§ **TO-DO LIST**:
- a) From the crusade passage, reproduce the text starting at "As this large" and ending at "majority of them.".
- b) Answer these questions using the crusade passage:
(i) Which city did Spanish Christian armies capture in 1085?
(ii) Where did Urban convene the general council in November?
(iii) About how many Jews were robbed and murdered along the Rhine River?

On the other side of a now divided Christendom, Spanish Christian armies did better. Fighting against Arab and Berber Muslims in Iberia for over 300 years, they captured the significant city of Toledo in 1085 and took control of roughly the northern half of Iberia.

In 1095, the Greek Christian Alexios 1st Komnenos, Roman emperor, requested military assistance from Urban 2nd, ruler of the Latin Christian Church, to recover control of Christian people, church buildings, and landmarks in Anatolia and central Levantia from the Muslims. In November Urban convened a general council of church and political leaders in Clermont, Gallia, to develop a response. Urban told the gathered leaders that they should restore Christian control of eastern Olympia, save Christian pilgrims from Muslim violence, and retake Jerusalem. Those gathered shouted, “God wills it!”

The People's Crusade
Urban expected a few thousand knights to answer his call. Instead most of the people responding enthusiastically to his call were peasants.

An itinerant preacher named Peter the Hermit inspired perhaps 30,000 people, mostly peasants (men, women, and children) but also some minor knights, to gather together and head for Jerusalem under his leadership. This motley crew came to be called the People's Crusade.

As this large group of people moved south down the Rhine River valley, they robbed and murdered perhaps 6,000 Jews in several cities along the river. This occurred despite attempts by Latin Christian leaders to prevent it.

This spontaneous and undisciplined army continued to pillage and murder its way to Constantinople. The emperor wisely ferried them quickly across the Bosporus. Rather than waiting for the professional soldiers who were coming, this army continued its rush toward Jerusalem. Professional Muslim soldiers defending their territory quickly slaughtered a majority of them.

§ **AVAILABLE DATA**:
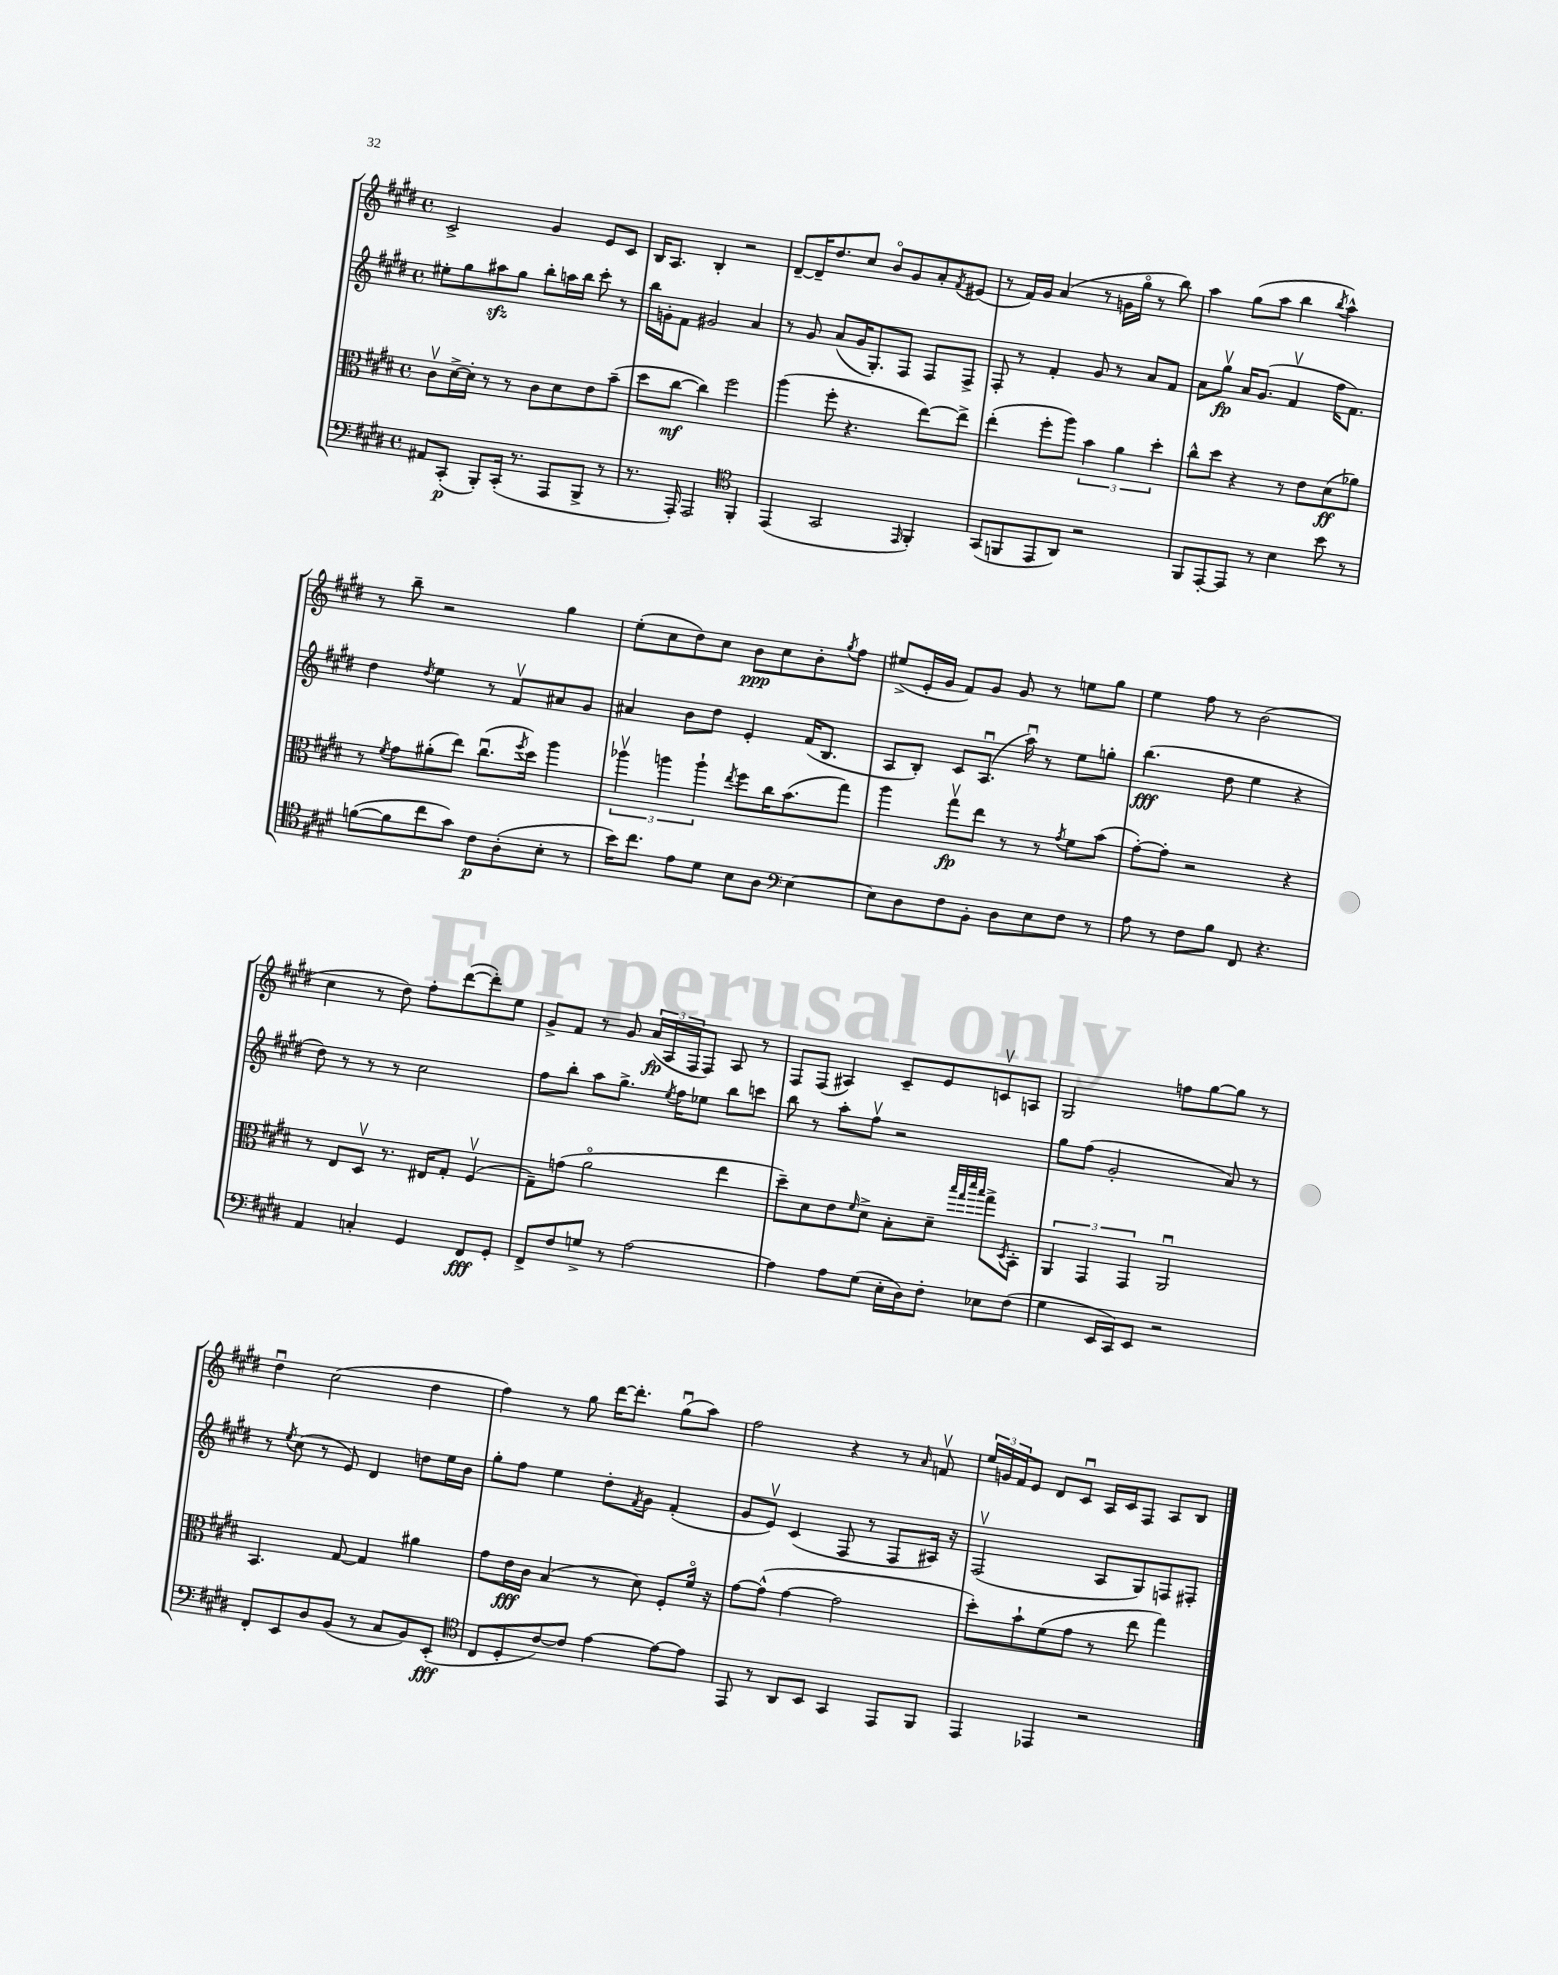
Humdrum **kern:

§ **OUTPUTS IN ORDER**:
- a)
As this large group of people moved south down the Rhine River valley, they robbed and murdered perhaps 6,000 Jews in several cities along the river. This occurred despite attempts by Latin Christian leaders to prevent it.

This spontaneous and undisciplined army continued to pillage and murder its way to Constantinople. The emperor wisely ferried them quickly across the Bosporus. Rather than waiting for the professional soldiers who were coming, this army continued its rush toward Jerusalem. Professional Muslim soldiers defending their territory quickly slaughtered a majority of them.

- b)
(i) Toledo
(ii) Clermont, Gallia
(iii) Perhaps 6,000